Des espaces d’intérêt national

Que ces plantes endémiques ou indigènes trouvent leur place dans les jardins des particuliers et dans les aménagements paysagers, c’est d’ailleurs l’un des objectifs de l’ONF à travers les 5 arboretums (ou arboreta) de l’île. « Un arboretum est un lieu qui rassemble des arbres dans un but scientifique, ornemental, patrimonial et pédagogique, de sensibilisation à l’environnement », explique Julien Triolo. Une sorte de jardin botanique où l’ONF replante uniquement des espèces endémiques à partir des graines récoltées dans les habitats naturels. Un vrai travail de prospection est mené pour repérer les arbres isolés dans la nature, souvent menacés de disparition par les incendies, les tisaneurs, les espèces envahissantes, la dégradation de l’habitat naturel... Ces plantes ont peu de chance de se régénérer en dehors d’un « abri sécurisé ».
C’est donc le rôle des arboretums de la Providence, de la Grande-Chaloupe, de Saint-Paul, de l’Étang-Salé pour les espèces rares de la forêt semi-sèche, et de l’arboretum de Bois-Blanc pour la forêt humide de basse altitude. Des espaces riches en biodiversité, aujourd’hui reconnus d’intérêt national parmi les 130 arboretums de France.

Une réserve pour nos forêts et nos jardins

Pour les scientifiques, l’arboretum est un espace d’étude accessible. Le CIRAD s’intéresse ainsi à la floraison des espèces endémiques à la Grande-Chaloupe, l’Université à l’étude des oiseaux blancs. L’arboretum est aussi une réserve de graines qui pourront pousser en pépinière, pour ensuite les replanter dans les habitats naturels, afin de préserver ce qu’il reste de forêt semi-sèche ou humide. Depuis quelques années, les particuliers peuvent aussi se fournir en pépinière de l’ONF, surtout pour les espèces indigènes. Les arboretums servent enfin d’espace de démonstration pour les collectivités qui veulent allier aménagement paysager et protection de l’environnement avec les plantes endémiques.
Pour le moment, les arboretums de Saint-Paul et Bois-Blanc sont les seuls à être ouverts au public. Mais l’ONF n’exclut pas une valorisation touristique de l’arboretum de la Grande-Chaloupe avec des guides pays, dans le cadre d’un circuit de découverte du site.

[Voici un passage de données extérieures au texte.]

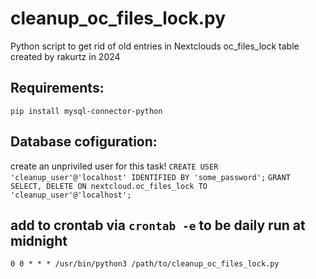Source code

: # cleanup_oc_files_lock.py
Python script to get rid of old entries in Nextclouds oc_files_lock table
created by rakurtz in 2024

## Requirements:
`pip install mysql-connector-python`

## Database cofiguration:
create an unpriviled user for this task!
`CREATE USER 'cleanup_user'@'localhost' IDENTIFIED BY 'some_password';`
`GRANT SELECT, DELETE ON nextcloud.oc_files_lock TO 'cleanup_user'@'localhost';`

## add to crontab via `crontab -e` to be daily run at midnight
`0 0 * * * /usr/bin/python3 /path/to/cleanup_oc_files_lock.py`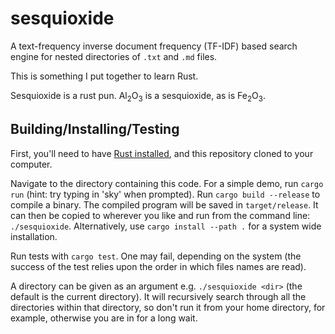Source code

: # sesquioxide

A text-frequency inverse document frequency (TF-IDF) based search engine for
nested directories of `.txt` and `.md` files.

This is something I put together to learn Rust.

Sesquioxide is a rust pun. Al<sub>2</sub>O<sub>3</sub> is a sesquioxide,
as is Fe<sub>2</sub>O<sub>3</sub>.

## Building/Installing/Testing

First, you'll need to have [Rust
installed](https://www.rust-lang.org/tools/install), and this repository cloned
to your computer.

Navigate to the directory containing this code. For a simple demo, run `cargo
run` (hint: try typing in 'sky' when prompted). Run `cargo build --release` to
compile a binary. The compiled program will be saved in `target/release`. It can
then be copied to wherever you like and run from the command line:
`./sesquioxide`. Alternatively, use `cargo install --path .` for a system wide
installation.

Run tests with `cargo test`. One may fail, depending on the system (the success
of the test relies upon the order in which files names are read).

A directory can be given as an argument e.g. `./sesquioxide <dir>` (the default
is the current directory). It will recursively search through all the
directories within that directory, so don't run it from your home directory, for
example, otherwise you are in for a long wait.

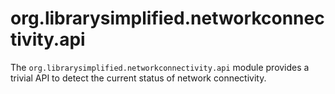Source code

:org.librarysimplified.networkconnectivity.api
===

The `org.librarysimplified.networkconnectivity.api` module provides
a trivial API to detect the current status of network connectivity.
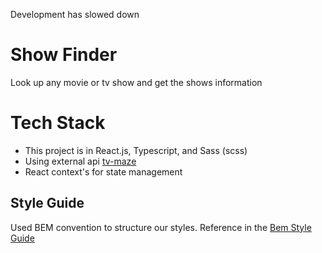 Development has slowed down

# Show Finder

Look up any movie or tv show and get the shows information

# Tech Stack

- This project is in React.js, Typescript, and Sass (scss)
- Using external api [tv-maze](https://www.tvmaze.com/api)
- React context's for state management

## Style Guide

Used BEM convention to structure our styles. Reference in the
[Bem Style Guide](http://getbem.com/introduction/)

Celui de la Providence a plus vocation à devenir un espace de démonstration paysager ainsi qu’un espace pédagogique pour les scolaires.

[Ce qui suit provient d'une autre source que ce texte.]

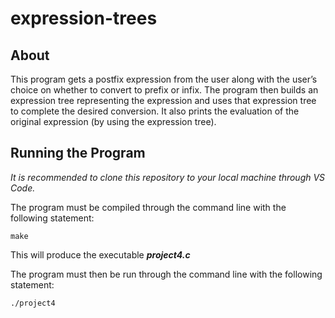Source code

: # expression-trees

## About
This program gets a postfix expression from the user along with the user’s choice on whether to convert to prefix or infix. The program then builds an expression tree representing the expression and uses that expression tree to complete the desired conversion. It also prints the evaluation of the original expression (by using the expression tree). 

## Running the Program
_It is recommended to clone this repository to your local machine through VS Code._

The program must be compiled through the command line with the following statement: 

`make`

This will produce the executable **_project4.c_**

The program must then be run through the command line with the following statement:

`./project4`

Textes et photos Edith Poulbassia


De la Grande-Chaloupe à la Providence

Dans le cadre de la Semaine du développement durable, l’ONF nous a fait découvrir son plus ancien arboretum, celui de la Grande-Chaloupe, créé en 1994, et le tout dernier, celui du domaine forestier de la Providence, à la Direction régionale de l’ONF.
L’arboretum de la Grande-Chaloupe est l’aboutissement de 15 ans de travail. Il faut bien ce temps pour qu’un arboretum prenne vie. Il est situé en zone de forêt semi-sèche, là où quelques derniers lambeaux subsistent. 95% de la forêt semi-sèche de l’île a en effet disparu. À l’exception du zévi marron, les arbustes de la forêt semi-sèche ne perdent pas leurs feuilles. L’une des plantes caractéristiques de ce type de forêt est le bois puant, dont il ne reste plus que 200 individus repérés dans les ravines de l’Ouest. Au total, l’arboretum de la Grande-Chaloupe contient 36 espèces d’arbustes pour 400 individus sur un demi hectare.
L’arboretum de la Providence accueille les plantes depuis 5 ans. Près de 400 individus, dont 300 plantés depuis l’année dernière pour 40 espèces. Comme le bois de lait, le bois d’arnette, le bois de fer, bois d’olive, bois de gaulette... L’ONF travaille en collaboration avec le Conservatoire botanique. Une cinquantaine de plants, dont le bois d’éponge, sont ainsi venus enrichir l’arboretum de la Providence. Celui-ci s’étend sur un hectare, mais est extensible à 5 hectares.
La Providence était à l’origine une forêt semi-sèche, la première à faire l’objet d’une description au début de la colonisation, vers les années 1700. Les premiers reboisements de l’île ont eu lieu à la Providence, avec des bois rouge et des grands nattes.